実は本日、これから紹介するTFT(思考場療法)の公認アルゴリズム(初級)資格を取得してきました。TFTとは、東洋医学における経絡上にあるツボ(経穴)を指で軽くたたく(タッピング)することによって、恐怖症やトラウマ、不安、依存症や肉体の痛み(疼痛)などなど、およそあらゆる心身のストレス症状を改善できる画期的なテクニックです。しかも、従来の言葉を用いたカウンセリングで長いと数年単位かかる治療期間が、TFTでは早い場合は1回のカウンセリングで回復するだけでなく、その効果が永続する点が驚きです。
TFTはロジャー・J・キャラハン博士という人が発見、開発しました。メアリーという水恐怖症の女性を治療していた際、彼女が水に恐怖を覚えるときに胃の不快感を訴えたのですが、東洋医学の知識もあった博士は思いつきで彼女に胃の経絡の末端にある目の下のツボをタッピングしてもらったところ、それだけで水への恐怖症が嘘のように治ってしまうのを目の当たりにしたのでした。以来、博士はAK(アプライドキネシオロジー)の筋反射テストという手法を用いてさまざまな症状に対応するツボの組み合わせを数多く発見していきました。
-*-*-
取り組む課題
1. TFTについての文章から、「実は本日、これから紹介するT」を含む語句で書き始め、「を数多く発見していきました。」の後で止めて、その範囲をそのまま書き写すこと。
2. TFTについての文章のうち「TFTはロジャー・J・キャラハン博士という人が」で始まる段落を、主な事実を残して箇条書きに書き直してください。
エントリは、TFTについての文章とは別の資料である。
-*-*-
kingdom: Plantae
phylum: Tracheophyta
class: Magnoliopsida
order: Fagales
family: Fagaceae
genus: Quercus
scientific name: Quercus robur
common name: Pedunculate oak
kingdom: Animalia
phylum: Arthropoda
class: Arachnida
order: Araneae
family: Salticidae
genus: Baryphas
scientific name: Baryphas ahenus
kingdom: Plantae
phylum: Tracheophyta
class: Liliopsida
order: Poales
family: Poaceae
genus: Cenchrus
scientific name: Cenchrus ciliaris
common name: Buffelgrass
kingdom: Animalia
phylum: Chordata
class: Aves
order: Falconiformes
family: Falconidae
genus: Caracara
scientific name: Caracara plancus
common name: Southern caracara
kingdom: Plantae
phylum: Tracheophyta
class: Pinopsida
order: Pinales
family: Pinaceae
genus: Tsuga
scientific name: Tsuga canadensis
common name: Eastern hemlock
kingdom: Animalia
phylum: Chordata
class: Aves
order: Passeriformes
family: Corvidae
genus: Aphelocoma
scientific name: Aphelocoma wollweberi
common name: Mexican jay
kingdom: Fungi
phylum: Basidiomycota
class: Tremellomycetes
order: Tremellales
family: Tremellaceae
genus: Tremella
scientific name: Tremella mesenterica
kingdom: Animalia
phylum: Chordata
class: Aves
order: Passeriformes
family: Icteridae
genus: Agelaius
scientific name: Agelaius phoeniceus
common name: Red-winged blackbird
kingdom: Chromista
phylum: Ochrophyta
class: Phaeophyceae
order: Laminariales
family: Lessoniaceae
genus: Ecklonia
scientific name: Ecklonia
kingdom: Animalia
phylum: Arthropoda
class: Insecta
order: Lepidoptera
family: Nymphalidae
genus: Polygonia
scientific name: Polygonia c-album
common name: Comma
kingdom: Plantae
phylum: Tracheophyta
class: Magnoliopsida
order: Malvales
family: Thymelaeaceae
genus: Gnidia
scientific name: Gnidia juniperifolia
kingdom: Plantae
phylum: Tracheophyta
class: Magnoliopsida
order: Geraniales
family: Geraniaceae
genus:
-*-*-
番号別解答
1.
実は本日、これから紹介するTFT(思考場療法)の公認アルゴリズム(初級)資格を取得してきました。TFTとは、東洋医学における経絡上にあるツボ(経穴)を指で軽くたたく(タッピング)することによって、恐怖症やトラウマ、不安、依存症や肉体の痛み(疼痛)などなど、およそあらゆる心身のストレス症状を改善できる画期的なテクニックです。しかも、従来の言葉を用いたカウンセリングで長いと数年単位かかる治療期間が、TFTでは早い場合は1回のカウンセリングで回復するだけでなく、その効果が永続する点が驚きです。
TFTはロジャー・J・キャラハン博士という人が発見、開発しました。メアリーという水恐怖症の女性を治療していた際、彼女が水に恐怖を覚えるときに胃の不快感を訴えたのですが、東洋医学の知識もあった博士は思いつきで彼女に胃の経絡の末端にある目の下のツボをタッピングしてもらったところ、それだけで水への恐怖症が嘘のように治ってしまうのを目の当たりにしたのでした。以来、博士はAK(アプライドキネシオロジー)の筋反射テストという手法を用いてさまざまな症状に対応するツボの組み合わせを数多く発見していきました。

2.
- TFTはロジャー・J・キャラハン博士が発見、開発した。
- 博士が治療していた水恐怖症の女性メアリーは、水に恐怖を覚えるときに胃の不快感を訴えた。
- 東洋医学の知識もあった博士が、思いつきで胃の経絡の末端にある目の下のツボを彼女にタッピングしてもらうと、それだけで水への恐怖症が治った。
- 以来、博士はAK(アプライドキネシオロジー)の筋反射テストを用いて、さまざまな症状に対応するツボの組み合わせを数多く発見した。